Über mich - Indra Leibig

Weiblichkeit und Poesie in Yoga

Du möchtest dich auf der Matte elegant, anmutig, stark und präsent fühlen.
Nicht angepasst. Nicht dekorativ.
Sondern klar in deinem Körper.

Hier findest du einen Ort für genau diese Art von Praxis.

Yoga als Ausdruck von Freiheit und Selbstentfaltung

Ich bin Indra, 50+, Yoga- und Pilateslehrerin [500h+], seit 1994 verheiratet, drei erwachsene Kinder und lebe in der Nähe von Bruchsal.

Ich unterrichte seit vielen Jahren und habe einen großen Teil meines Lebens getanzt:
Ballett, Jazz und Modern Dance.

Diese Erfahrungen prägen meine Arbeit bis heute.

In meiner Praxis verbinde ich Vinyasa Yoga, Pilates, Yoga on Beat und nicht‑dogmatische, tanzähnliche Bewegungsformen, die ich über die Jahre gesammelt habe, weil sie sich als stimmig, tragfähig und wirksam erwiesen haben.

Es sind Bewegungen, die geblieben sind, weil sie für mich Sinn ergeben, weil sie etwas öffnen und weil sie sich im Körper gut anfühlen und immer wieder bewähren.

Auf dieser Seite teile ich, was mir geholfen hat, meine eigene Praxis zu vertiefen und einen authentischen, persönlichen Stil zu entwickeln.

In meinen Onlinekursen – allen voran dem Intensiv‑Workshop ON BEAT –, in meinen Büchern und Retreats
gebe ich diese Arbeit weiter.
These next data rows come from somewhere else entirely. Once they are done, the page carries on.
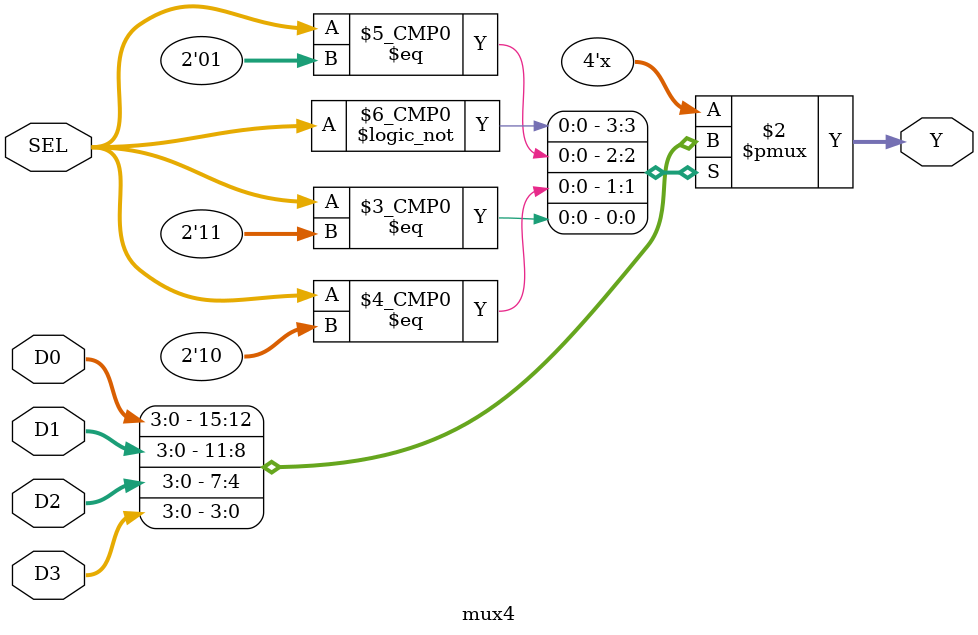
<source format=v>

module mux4(D0, D1, D2, D3, SEL, Y);
    input [3:0] D0, D1, D2, D3;
    input [1:0] SEL;
    output [3:0] Y;
    reg [3:0] Y;
    
    always @ (D0 or D1 or D2 or D3 or SEL)
    begin
        case(SEL)
            0: Y = D0;
            1: Y = D1;
            2: Y = D2;
            3: Y = D3;
        endcase
    end
endmodule

</source>
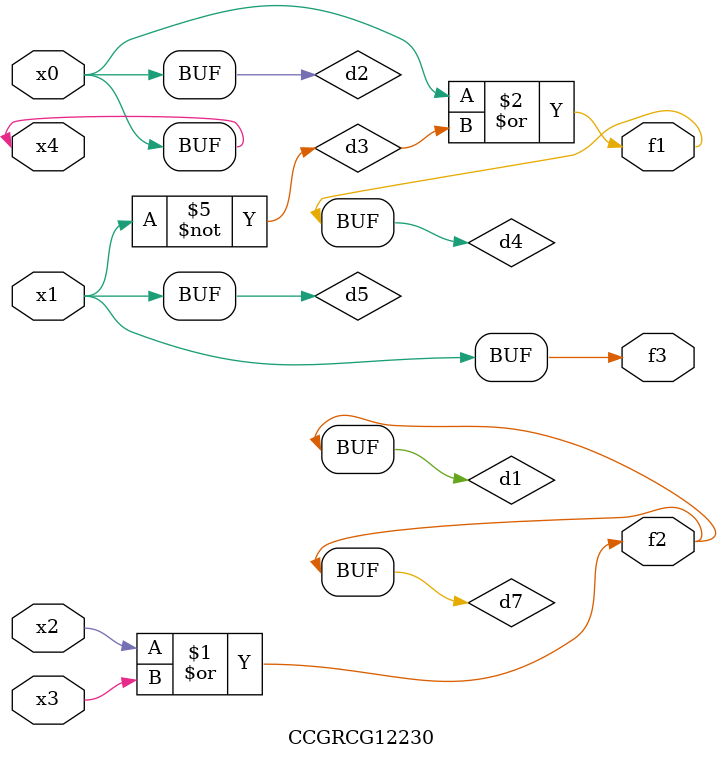
<source format=v>
module CCGRCG12230(
	input x0, x1, x2, x3, x4,
	output f1, f2, f3
);

	wire d1, d2, d3, d4, d5, d6, d7;

	or (d1, x2, x3);
	buf (d2, x0, x4);
	not (d3, x1);
	or (d4, d2, d3);
	not (d5, d3);
	nand (d6, d1, d3);
	or (d7, d1);
	assign f1 = d4;
	assign f2 = d7;
	assign f3 = d5;
endmodule

</source>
Nicht als Methode, sondern als gelebte Praxis mit transformierendem Potenzial.

 

Mein Weg zum Yoga: Persönliche Geschichte

Meine Praxis war nie bequem, aber sie war immer ehrlich.

Über die Jahre habe ich durch sie viel über mich gelernt:
über meine Grenzen, meine Prioritäten
und darüber, wer ich bin, wenn nichts inszeniert ist und ich mir erlaube einfach zu sein.

Jede Begegnung mit der Matte ist ein Moment der Klärung.
Nicht spektakulär – aber wirksam.
Sie führt Schritt für Schritt zu mehr Selbstvertrauen und einem tieferen Gefühl von Authentizität.

Was es dafür braucht, ist überschaubar:
eine Matte, Offenheit, Vertrauen und ausreichend Neugier, um sich auf Bewegung einzulassen.

Irgendwann wurde es für mich dabei unerheblich, wie diese Praxis genannt wird.
Denn für mich ist sie vor allem eines:
Bewegung.

 

Kreativität, Musik und Ästhetik als zentrale Elemente

Meine Einladung an Dich, meine Arbeit live zu erleben

Als ich Yoga zum ersten Mal begegnete, faszinierten mich vor allem die Eleganz und Präzision der Ausführung der Bewegungen. Ohne es einordnen zu können, wurde ich von der Arbeit
einer der renommiertesten Ashtanga‑Lehrerinnen inspiriert, Laruga Glaser. Ihre körperlichen Fähigkeiten sind für die meisten von uns ein unerreichbares Ideal. Aber dennoch…

Mit der Zeit begann für mich eine andere Reise. Kein Ashtanga, sondern mein persönlicher Mix: Yoganahe Bewegungen gepaart mit Bewegungen aus dem Tanz und Pilates - tief verkörpert durch Achtsamkeit, Kontrolle und Bewusstsein.
Diese tiefe Körperarbeit öffnete einen Raum, in dem sich nicht nur eine neue Beweglichkeit, sondern eine feinere Wahrnehmung entwickelte.

Embodied movement wirkt wie ein Scheinwerfer:
Es legt Strukturen frei – körperlich, geistig, emotional. Unter diesem Licht wird sichtbar, was losgelassen werden darf und was an Klarheit und Reife entstehen kann.
Ein Prozess, den ich mit jeder Praxis mehr zu lieben begann.

Vielleicht lässt sich das nicht vollständig in Worte fassen. Deshalb vertraue ich darauf, dass die Praxis selbst spricht. Und auf die Werkzeuge, die sie nicht nur funktional,
sondern elegant machen.

 
Wenn ich sagen könnte, was es bedeutet, müsste ich es nicht tanzen.